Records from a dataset
****************

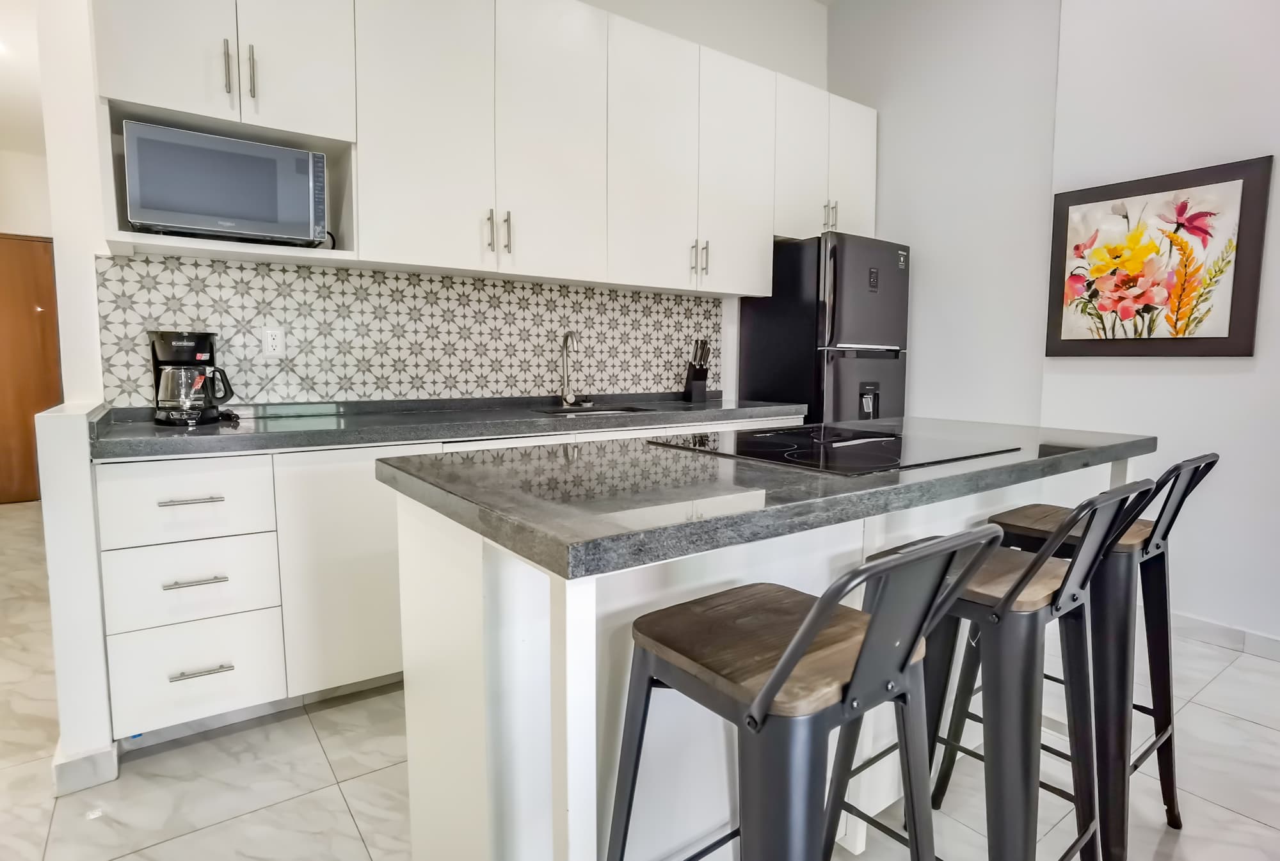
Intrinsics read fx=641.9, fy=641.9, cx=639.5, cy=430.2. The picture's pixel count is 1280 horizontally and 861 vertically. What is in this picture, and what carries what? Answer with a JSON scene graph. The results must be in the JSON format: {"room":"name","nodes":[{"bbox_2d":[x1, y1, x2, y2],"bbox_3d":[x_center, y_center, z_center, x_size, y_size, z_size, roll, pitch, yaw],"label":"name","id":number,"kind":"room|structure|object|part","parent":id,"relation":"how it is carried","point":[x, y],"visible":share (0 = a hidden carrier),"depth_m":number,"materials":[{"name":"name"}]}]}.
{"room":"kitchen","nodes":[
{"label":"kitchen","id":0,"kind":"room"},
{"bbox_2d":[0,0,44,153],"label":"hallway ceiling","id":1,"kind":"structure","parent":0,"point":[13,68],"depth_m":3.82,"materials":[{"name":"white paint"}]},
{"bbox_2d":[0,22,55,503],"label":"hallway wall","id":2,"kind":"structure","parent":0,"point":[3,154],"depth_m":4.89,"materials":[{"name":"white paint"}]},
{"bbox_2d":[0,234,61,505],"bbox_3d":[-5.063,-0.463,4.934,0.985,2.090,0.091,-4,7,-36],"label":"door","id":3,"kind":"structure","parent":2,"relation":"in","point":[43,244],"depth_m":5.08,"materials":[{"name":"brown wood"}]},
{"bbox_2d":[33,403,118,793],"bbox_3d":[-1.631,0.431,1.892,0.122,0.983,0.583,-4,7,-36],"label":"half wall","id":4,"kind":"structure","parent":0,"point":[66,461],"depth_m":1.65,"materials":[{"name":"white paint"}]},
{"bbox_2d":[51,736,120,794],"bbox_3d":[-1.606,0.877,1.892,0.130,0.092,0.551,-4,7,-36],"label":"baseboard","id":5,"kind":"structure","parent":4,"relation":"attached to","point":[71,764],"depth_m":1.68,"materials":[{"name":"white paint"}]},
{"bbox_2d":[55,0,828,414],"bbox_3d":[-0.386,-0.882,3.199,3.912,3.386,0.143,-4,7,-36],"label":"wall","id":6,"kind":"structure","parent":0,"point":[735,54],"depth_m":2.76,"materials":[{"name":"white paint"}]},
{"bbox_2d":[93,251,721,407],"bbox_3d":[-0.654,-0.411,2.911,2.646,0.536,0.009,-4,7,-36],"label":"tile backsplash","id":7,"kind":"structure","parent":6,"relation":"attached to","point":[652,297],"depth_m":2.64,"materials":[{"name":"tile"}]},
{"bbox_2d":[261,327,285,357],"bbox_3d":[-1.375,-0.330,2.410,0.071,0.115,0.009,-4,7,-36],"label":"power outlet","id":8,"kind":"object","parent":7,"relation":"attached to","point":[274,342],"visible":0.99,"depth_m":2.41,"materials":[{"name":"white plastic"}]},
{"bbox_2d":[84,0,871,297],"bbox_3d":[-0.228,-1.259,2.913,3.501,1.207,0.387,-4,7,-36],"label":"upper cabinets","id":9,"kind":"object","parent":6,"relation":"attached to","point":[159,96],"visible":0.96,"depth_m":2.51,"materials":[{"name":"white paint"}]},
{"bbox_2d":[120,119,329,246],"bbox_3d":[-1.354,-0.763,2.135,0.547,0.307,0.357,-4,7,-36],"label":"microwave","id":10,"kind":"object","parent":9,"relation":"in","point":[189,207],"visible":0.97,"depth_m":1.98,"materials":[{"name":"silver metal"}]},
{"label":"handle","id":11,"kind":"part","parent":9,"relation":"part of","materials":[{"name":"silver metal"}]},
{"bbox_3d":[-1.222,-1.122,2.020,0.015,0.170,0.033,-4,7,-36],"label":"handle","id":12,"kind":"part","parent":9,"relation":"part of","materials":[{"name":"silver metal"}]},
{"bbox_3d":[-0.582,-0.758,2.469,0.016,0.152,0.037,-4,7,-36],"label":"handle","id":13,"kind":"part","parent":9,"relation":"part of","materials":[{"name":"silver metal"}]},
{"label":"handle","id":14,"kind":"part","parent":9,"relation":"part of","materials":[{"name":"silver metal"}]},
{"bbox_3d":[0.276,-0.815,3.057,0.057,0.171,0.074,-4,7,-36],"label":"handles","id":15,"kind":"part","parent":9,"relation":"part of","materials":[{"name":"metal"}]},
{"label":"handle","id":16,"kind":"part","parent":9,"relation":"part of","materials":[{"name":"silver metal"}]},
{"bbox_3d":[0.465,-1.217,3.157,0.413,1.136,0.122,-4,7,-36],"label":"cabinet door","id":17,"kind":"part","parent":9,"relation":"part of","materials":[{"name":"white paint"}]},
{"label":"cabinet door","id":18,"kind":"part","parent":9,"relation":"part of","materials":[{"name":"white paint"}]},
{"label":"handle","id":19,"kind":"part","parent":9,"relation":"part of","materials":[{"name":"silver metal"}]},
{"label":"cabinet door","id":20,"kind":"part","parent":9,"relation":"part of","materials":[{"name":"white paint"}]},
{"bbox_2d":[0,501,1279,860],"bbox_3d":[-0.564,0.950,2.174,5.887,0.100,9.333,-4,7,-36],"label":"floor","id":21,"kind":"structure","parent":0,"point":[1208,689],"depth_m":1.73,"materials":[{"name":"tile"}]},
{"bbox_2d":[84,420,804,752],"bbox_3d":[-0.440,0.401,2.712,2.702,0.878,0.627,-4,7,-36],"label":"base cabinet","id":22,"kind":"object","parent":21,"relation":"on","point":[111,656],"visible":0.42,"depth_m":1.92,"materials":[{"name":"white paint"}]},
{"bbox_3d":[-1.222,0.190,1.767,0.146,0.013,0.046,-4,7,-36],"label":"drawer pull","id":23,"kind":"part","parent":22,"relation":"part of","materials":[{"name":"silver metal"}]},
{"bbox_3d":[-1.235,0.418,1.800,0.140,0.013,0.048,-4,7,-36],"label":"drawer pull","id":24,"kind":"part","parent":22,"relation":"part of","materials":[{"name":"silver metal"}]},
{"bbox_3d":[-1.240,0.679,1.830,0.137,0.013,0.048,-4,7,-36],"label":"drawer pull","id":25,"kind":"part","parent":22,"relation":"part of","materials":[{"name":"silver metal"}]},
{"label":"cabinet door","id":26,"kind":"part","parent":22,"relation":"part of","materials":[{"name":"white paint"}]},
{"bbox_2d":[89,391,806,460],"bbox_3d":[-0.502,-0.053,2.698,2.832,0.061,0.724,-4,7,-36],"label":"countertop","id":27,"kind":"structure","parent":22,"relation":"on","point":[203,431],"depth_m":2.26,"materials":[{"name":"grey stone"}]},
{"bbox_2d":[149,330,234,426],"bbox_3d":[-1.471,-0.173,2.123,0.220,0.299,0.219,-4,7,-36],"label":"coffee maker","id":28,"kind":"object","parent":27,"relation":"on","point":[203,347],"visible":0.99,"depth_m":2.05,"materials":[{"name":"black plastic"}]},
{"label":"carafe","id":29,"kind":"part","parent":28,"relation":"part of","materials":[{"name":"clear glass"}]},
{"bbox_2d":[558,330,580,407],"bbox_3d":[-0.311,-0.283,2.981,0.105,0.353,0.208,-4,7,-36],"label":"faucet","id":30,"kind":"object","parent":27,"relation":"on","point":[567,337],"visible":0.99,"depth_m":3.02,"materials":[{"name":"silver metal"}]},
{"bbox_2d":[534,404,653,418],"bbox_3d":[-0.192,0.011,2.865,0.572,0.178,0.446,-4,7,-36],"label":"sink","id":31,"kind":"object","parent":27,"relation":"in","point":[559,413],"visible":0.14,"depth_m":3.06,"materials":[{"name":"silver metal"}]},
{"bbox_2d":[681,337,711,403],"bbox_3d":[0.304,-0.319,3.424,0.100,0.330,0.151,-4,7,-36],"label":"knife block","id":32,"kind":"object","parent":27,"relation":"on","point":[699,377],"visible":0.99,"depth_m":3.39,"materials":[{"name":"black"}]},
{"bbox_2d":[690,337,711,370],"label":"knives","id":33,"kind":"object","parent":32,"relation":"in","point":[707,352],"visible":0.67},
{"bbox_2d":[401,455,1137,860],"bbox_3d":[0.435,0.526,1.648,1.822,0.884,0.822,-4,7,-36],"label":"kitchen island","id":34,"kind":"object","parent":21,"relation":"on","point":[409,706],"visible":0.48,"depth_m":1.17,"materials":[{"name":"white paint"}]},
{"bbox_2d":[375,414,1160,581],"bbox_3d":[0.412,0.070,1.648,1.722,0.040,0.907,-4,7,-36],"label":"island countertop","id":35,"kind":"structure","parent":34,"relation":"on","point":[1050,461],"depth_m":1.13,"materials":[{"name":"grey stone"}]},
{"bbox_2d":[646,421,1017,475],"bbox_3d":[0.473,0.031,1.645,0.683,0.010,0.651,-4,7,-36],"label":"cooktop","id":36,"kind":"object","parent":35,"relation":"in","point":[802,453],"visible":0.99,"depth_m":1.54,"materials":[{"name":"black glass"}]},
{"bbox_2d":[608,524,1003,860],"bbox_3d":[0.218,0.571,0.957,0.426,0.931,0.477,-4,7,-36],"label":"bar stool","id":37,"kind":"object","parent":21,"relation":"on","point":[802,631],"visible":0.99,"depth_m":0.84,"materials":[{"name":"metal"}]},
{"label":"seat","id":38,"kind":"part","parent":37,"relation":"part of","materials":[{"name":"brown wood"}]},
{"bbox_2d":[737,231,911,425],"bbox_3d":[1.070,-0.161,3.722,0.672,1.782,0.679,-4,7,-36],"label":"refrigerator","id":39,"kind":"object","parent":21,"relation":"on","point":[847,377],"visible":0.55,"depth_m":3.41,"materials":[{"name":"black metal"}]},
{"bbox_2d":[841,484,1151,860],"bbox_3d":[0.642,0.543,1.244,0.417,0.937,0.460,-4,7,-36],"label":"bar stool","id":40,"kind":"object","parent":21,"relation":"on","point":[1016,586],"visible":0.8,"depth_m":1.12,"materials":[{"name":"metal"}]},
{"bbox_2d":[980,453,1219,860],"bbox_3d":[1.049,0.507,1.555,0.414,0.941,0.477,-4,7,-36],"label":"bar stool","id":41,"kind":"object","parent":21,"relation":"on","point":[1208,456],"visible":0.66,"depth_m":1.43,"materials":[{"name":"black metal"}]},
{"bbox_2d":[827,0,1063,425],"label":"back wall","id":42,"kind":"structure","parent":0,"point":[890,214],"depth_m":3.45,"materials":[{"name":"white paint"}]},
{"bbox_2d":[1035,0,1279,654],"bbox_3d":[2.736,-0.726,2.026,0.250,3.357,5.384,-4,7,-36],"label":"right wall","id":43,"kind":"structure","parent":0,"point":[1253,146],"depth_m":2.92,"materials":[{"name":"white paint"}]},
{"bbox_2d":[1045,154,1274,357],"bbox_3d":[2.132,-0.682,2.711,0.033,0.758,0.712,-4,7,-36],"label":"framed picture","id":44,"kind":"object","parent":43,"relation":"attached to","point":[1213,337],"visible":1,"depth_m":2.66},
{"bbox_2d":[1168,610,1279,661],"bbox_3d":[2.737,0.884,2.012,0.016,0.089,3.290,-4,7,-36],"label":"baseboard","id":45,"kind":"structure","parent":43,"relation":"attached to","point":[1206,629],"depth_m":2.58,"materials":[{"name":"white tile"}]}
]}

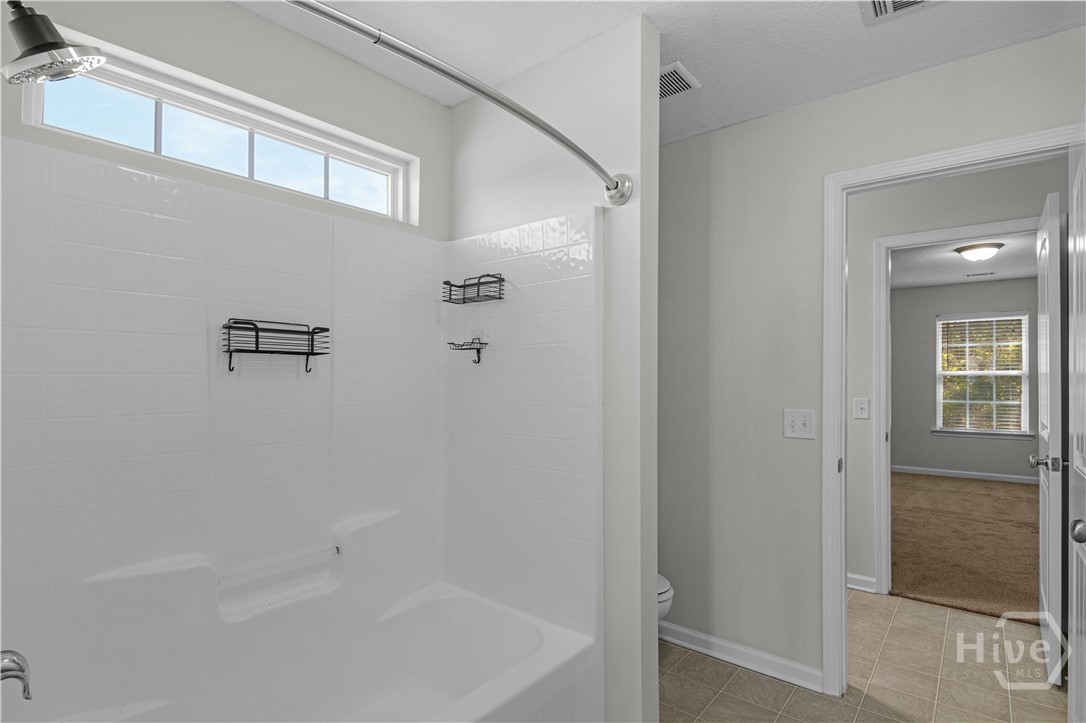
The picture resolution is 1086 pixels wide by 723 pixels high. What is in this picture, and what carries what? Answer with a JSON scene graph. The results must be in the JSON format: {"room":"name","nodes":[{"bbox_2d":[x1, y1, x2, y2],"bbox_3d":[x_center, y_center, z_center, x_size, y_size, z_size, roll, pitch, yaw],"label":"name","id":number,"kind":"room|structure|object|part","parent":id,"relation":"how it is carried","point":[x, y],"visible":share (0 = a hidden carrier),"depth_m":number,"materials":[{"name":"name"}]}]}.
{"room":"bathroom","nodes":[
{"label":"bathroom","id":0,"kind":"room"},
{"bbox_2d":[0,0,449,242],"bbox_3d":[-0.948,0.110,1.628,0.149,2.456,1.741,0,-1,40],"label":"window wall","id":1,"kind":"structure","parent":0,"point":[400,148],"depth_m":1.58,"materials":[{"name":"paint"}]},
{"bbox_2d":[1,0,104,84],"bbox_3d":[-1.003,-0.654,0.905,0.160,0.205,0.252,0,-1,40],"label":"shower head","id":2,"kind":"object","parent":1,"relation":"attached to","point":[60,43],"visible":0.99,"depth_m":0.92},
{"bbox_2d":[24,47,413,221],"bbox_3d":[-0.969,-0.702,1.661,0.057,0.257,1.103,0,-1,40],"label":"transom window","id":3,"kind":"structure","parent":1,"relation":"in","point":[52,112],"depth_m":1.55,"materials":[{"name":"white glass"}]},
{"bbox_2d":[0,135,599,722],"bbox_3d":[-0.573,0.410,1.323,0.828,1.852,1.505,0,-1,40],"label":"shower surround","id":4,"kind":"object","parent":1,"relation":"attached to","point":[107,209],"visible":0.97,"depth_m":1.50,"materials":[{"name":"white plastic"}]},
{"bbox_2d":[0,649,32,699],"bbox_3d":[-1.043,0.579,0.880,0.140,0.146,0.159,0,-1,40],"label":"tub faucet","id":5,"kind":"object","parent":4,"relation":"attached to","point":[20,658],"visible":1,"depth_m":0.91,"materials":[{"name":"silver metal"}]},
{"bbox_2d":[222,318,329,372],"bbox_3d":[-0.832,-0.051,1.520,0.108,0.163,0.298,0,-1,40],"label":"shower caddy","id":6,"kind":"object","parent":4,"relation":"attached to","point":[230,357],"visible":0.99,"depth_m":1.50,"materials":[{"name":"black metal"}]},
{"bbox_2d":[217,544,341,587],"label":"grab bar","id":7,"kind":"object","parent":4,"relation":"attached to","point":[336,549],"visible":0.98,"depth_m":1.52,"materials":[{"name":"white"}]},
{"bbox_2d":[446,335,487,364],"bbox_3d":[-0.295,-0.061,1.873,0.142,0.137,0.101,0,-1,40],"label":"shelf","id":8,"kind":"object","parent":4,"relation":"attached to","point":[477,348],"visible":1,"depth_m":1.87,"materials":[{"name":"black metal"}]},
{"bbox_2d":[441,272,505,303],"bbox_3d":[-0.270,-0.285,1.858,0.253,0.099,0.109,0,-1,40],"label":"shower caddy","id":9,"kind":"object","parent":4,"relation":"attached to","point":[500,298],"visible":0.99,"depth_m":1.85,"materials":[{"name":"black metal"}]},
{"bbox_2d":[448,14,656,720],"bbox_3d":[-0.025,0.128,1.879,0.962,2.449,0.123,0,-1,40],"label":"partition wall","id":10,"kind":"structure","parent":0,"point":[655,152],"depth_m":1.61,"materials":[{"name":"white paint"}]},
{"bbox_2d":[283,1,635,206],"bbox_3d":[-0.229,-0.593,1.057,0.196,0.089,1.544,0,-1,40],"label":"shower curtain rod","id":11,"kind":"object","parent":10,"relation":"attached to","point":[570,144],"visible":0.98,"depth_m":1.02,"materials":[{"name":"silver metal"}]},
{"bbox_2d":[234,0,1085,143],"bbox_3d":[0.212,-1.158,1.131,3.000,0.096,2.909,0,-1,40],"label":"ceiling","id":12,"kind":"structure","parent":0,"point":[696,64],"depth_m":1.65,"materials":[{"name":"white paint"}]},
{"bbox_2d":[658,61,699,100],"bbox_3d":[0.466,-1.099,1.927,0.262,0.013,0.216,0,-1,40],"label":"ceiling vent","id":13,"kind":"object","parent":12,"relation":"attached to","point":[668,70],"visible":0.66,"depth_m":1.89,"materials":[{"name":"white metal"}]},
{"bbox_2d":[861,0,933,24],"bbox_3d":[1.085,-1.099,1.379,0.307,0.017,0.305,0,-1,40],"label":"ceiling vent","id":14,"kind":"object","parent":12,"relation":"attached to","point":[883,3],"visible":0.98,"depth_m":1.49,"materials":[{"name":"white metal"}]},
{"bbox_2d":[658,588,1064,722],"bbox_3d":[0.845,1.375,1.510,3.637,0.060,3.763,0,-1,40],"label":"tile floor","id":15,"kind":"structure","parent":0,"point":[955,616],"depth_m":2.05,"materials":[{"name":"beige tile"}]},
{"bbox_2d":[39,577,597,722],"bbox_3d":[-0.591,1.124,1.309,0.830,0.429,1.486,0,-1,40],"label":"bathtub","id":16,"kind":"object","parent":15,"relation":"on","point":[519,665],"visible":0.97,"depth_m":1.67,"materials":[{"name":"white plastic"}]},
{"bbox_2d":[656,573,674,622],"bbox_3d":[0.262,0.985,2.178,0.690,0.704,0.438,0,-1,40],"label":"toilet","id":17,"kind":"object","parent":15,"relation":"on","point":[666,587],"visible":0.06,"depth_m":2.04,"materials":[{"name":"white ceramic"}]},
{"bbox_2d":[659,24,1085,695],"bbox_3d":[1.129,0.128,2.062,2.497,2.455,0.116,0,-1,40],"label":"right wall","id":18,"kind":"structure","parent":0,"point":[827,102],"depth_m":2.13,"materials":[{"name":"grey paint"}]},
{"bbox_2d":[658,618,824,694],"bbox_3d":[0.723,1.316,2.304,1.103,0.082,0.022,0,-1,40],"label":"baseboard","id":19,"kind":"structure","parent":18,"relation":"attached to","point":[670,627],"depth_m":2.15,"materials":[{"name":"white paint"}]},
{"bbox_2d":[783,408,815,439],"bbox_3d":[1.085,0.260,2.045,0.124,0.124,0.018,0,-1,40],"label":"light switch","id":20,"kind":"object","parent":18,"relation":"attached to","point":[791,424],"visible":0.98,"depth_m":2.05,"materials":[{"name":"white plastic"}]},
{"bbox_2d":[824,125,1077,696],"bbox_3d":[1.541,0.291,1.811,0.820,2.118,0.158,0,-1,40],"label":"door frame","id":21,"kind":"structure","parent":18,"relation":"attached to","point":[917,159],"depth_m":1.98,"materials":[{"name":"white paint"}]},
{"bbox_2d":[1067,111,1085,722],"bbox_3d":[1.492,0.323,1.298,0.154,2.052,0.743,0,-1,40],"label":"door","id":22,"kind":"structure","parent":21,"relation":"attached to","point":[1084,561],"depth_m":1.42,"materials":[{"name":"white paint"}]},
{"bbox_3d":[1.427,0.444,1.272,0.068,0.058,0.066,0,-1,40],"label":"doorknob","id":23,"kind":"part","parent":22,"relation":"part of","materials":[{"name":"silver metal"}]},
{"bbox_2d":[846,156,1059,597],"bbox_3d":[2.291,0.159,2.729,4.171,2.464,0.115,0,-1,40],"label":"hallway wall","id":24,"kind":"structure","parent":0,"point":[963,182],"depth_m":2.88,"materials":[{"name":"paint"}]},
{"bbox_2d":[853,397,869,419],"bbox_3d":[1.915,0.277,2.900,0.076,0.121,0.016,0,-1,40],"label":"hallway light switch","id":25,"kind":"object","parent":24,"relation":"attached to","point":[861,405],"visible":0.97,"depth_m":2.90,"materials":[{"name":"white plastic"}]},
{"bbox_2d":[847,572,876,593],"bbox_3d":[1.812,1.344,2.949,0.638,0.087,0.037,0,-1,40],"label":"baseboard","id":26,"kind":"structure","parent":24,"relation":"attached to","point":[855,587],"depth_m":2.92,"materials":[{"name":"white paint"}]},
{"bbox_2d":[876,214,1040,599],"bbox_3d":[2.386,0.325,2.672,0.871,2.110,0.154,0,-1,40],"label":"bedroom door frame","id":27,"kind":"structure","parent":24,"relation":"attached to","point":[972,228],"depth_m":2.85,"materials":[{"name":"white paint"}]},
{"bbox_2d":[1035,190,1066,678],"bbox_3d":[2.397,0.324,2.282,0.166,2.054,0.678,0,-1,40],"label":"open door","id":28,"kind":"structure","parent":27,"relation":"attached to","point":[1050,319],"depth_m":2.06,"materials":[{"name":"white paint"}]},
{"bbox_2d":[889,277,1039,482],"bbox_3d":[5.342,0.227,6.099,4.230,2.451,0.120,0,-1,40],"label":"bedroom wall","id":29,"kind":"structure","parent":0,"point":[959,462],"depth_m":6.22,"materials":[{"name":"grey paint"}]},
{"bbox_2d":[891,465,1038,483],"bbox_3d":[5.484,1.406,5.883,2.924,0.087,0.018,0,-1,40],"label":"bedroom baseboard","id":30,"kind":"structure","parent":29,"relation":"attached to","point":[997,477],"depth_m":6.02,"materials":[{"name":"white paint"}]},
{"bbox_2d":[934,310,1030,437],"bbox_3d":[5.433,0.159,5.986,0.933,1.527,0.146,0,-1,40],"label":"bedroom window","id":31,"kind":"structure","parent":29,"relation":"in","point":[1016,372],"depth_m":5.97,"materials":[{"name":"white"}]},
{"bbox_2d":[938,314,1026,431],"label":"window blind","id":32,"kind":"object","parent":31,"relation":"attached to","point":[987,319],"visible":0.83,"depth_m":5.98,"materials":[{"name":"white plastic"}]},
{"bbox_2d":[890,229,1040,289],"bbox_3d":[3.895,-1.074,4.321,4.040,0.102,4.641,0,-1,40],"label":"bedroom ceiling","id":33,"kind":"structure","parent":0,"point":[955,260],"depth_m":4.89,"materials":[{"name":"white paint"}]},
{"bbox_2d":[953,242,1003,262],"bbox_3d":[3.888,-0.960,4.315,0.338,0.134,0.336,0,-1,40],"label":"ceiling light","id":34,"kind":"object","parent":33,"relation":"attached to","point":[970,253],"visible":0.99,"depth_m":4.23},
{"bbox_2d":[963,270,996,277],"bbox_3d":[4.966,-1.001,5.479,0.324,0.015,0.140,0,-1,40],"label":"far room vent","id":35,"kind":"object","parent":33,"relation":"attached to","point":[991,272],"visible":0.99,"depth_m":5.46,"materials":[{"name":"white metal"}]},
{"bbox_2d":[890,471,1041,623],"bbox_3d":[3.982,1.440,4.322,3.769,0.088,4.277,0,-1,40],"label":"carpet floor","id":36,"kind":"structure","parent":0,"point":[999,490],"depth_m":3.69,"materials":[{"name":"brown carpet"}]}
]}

****************

Each line of the records that contains the string "brown" must be copied.

{"bbox_2d":[0,234,61,505],"bbox_3d":[-5.063,-0.463,4.934,0.985,2.090,0.091,-4,7,-36],"label":"door","id":3,"kind":"structure","parent":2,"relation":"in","point":[43,244],"depth_m":5.08,"materials":[{"name":"brown wood"}]},
{"label":"seat","id":38,"kind":"part","parent":37,"relation":"part of","materials":[{"name":"brown wood"}]},
{"bbox_2d":[890,471,1041,623],"bbox_3d":[3.982,1.440,4.322,3.769,0.088,4.277,0,-1,40],"label":"carpet floor","id":36,"kind":"structure","parent":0,"point":[999,490],"depth_m":3.69,"materials":[{"name":"brown carpet"}]}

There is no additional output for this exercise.